Keywords
Bacterial Peptidoglycan, Digestive Signaling, Food Adaptation, Host-Microbe Interaction
Contribution of Sunybiotech
This groundbreaking research was conducted in collaboration with Sunybiotech, a leader in genetic and biological research. Sunybiotech’s innovative tools and methodologies enabled precise manipulation of C. elegans genetics, contributing significantly to the discovery of how bacterial signals modulate host digestion.

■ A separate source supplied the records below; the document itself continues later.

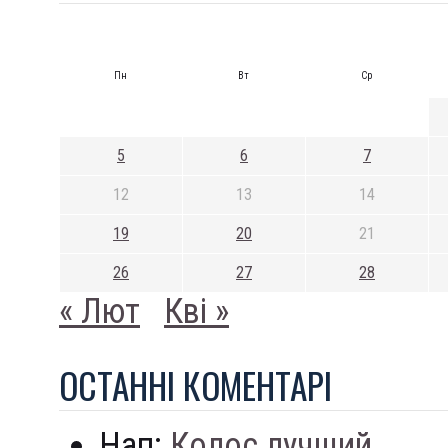
Пн
Вт
Ср
5
6
7
12
13
14
19
20
21
26
27
28
« Лют
Кві »
ОСТАННI КОМЕНТАРI
Нап:
Колос лучший...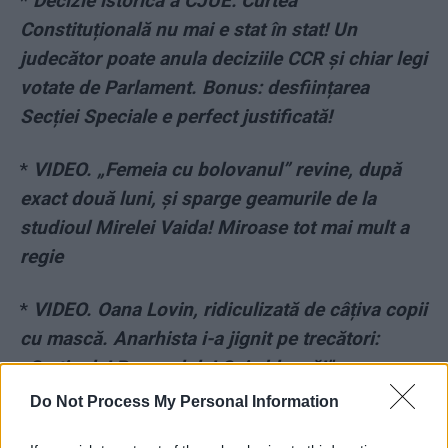
*
Decizie istorică a CJUE: Curtea
Constituțională nu mai e stat în stat! Un
judecător poate anula deciziile CCR și chiar legi
votate de Parlament. Bonus: desființarea
Secției Speciale e perfect justificată!
*
VIDEO. „Femeia cu bolovanul” revine, după
exact două luni, și sparge geamurile de la
studioul Mirelei Vaida! Miroase tot mai mult a
regie
*
VIDEO. Oana Lovin, ridiculizată de câțiva copii
cu mască. Anarhista i-a jignit pe trecători:
„Cretinule! Papagalule! Oaie bleagă!”
Do Not Process My Personal Information
*
Vanghelie, 11 ani și 8 luni de închisoare!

The specific alleles generated by SunyBiotech:
PHX4067: syb4067[bcf-1p::bcf-1::3xflag::gfp(knock-in)]
Introduction
Survival in nature often hinges on adaptability, particularly in food consumption. For nematodes like C. elegans, which feed on diverse bacteria, the ability to digest various food sources is crucial. Yet, little is known about the signals that activate their digestive system. This study identifies bacterial peptidoglycan (PGN) as a critical signal enabling C. elegans to digest inedible food. It also reveals how PGN interacts with host proteins to suppress detrimental cellular stress and enhance food adaptation.
The Study: Objectives and Key Findings
Objectives
This research aimed to:
Explore whether bacterial peptidoglycan triggers the digestive system of C. elegans.
Decipher the molecular interactions enabling C. elegans to utilize low-quality or inedible food.
Uncover the role of PGN in promoting survival through dietary adaptability.
Key Findings
1. PGN as the "Good-Food Signal"
The researchers first asked whether PGN could activate the digestive system to process inedible food, such as Staphylococcus saprophyticus (SS). By supplementing SS with PGN extracted from E. coli, they observed a marked improvement in digestion and growth. Worms fed PGN-supplemented SS displayed a significant increase in body size and reduced intestinal bloating compared to controls fed SS alone.
Figure 1: Reduced intestinal size and increased body size indicate a low ratio.
2. PGN Interacts with the Host Protein BCF-1
Next, the team examined whether PGN interacts with a specific protein in the intestine to activate digestion. Screening revealed that the glycoprotein BCF-1 binds directly to PGN and is critical for its function (Fig.2a). Worms lacking BCF-1 or exposed to PGN-deficient bacteria (ΔycbB) showed impaired growth, while wild-type worms supplemented with PGN exhibited robust digestion and development (Fig.2b). This finding raised another question: How does BCF-1 facilitate digestion at the molecular level?
Figure 2: Worms lacking BCF-1 or exposed to its absence show impaired growth.
3 Suppression of Mitochondrial Stress Enhances Digestion
Then, the researchers discovered that BCF-1 suppresses the mitochondrial unfolded protein response (UPRmt), a stress pathway that inhibits digestion. PGN supplementation reduced UPRmt activation, improving digestion and growth. However, this effect was absent in BCF-1 mutants, suggesting that PGN acts through BCF-1 to suppress stress. With BCF-1 and UPRmt identified as key players, the team delved deeper into the adaptive significance of this interaction.
Figure 3: BCF-1 suppresses the mitochondrial unfolded protein response.
4. PGN Drives Adaptation in Complex Environments
In natural settings, food sources are diverse and often low-quality. The researchers simulated these conditions by feeding worms a mix of bacteria, including SS and low-quality options. PGN-enabled digestion proved critical for population expansion under such conditions. Worms fed mixed bacterial diets supplemented with PGN produced more offspring than those without PGN, demonstrating its role in adaptation.
Figure 4: Worms fed mixed bacterial diets supplemented with PGN produce more offspring.
5. Neuropeptide NLP-3 Links the Gut and Brain
Finally, the study showed that the PGN-BCF-1 interaction regulates neuropeptide NLP-3 release, connecting intestinal signaling to neuronal control of digestion. Knocking down NLP-3 in BCF-1 mutants partially restored digestion, highlighting its role in the gut-brain axis.
Figure 5: Knocking down NLP-3 in BCF-1 mutants partially restores digestive function.
Conclusion
This study illuminates how bacterial PGN acts as a "good-food signal," activating digestion and promoting ecological adaptation in C. elegans. By interacting with BCF-1, PGN suppresses mitochondrial stress and enables worms to thrive on diverse food sources. These findings not only deepen our understanding of host-microbe interactions but also open avenues for exploring microbial influences on digestion in other organisms.
References
Hao, F., Liu, H., & Qi, B. (2024). Bacterial peptidoglycan acts as a digestive signal mediating host adaptation to diverse food resources in C. elegans. Nature Communications, 15, 3286. DOI:10.1038/s41467-024-47530-y.